I opened a card at my desk that was decorated with glitter and now my coworkers think I have a night job.
All the kings horses and all the kings men probably feel like they’re being grossly underutilized with that whole egg thing.
I wish my car ran on shattered dreams instead of gas. I’d be able to make it to Canada on my failed ninja goals alone.
*showing my kids bobsledding clips*
My 5yo: *matter of factly* They should all be screaming.
Yes, your honor, he was running from me in a threatening manner. I was in fear of my life.
Happy Teacher’s day, Wikipedia.
Me: On today’s episode of Inside the Actor’s Studio….apartment….
Ryan Reynolds: How did you get in here?
It’s possible to suck at everything if you put your mouth to it.
Don’t say you want a girl who’s “funny and spontaneous” if you’re gonna panic when I knock on your window late at night, dressed as a clown.
Practicing safe sax
Before I had kids I thought there were only three, maybe four places you could put stickers. I was wrong. So, so wrong.

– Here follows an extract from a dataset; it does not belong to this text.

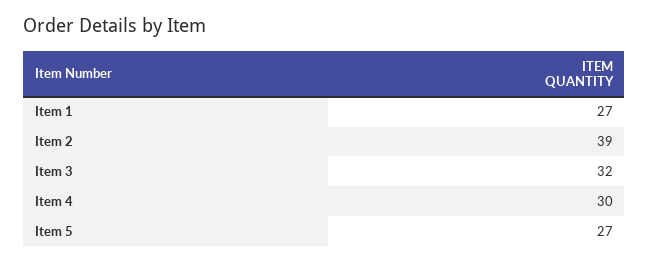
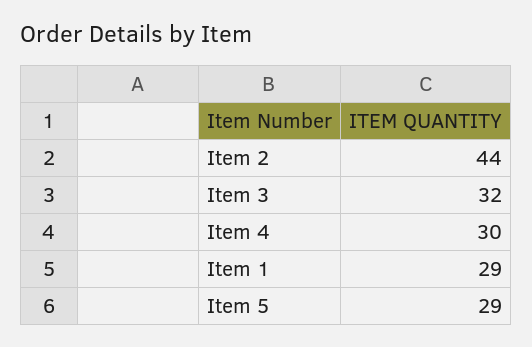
Item 1: 27 -> 29
Item 2: 39 -> 44
Item 5: 27 -> 29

Peacock: *spreads feathers at me*
Husband: It’s trying to attract you as a mate
Me: *shyly lifts top*
Husband: no
Christian Bale has done ok for himself considering he’s named after a religious bundle of hay.
Facebook: Do you know this person?
Me: Yes!
Facebook: Do you want to connect?
Me: Absolutely not.
If you like being used as a giant Kleenex, working with young children may be right for you.
I wonder if the guy who came up with the term “One Hit Wonder” came up with any other phrases.
Inventor of the toaster:
How about something that makes bread warm and crunchy, but also doubles as a murder weapon?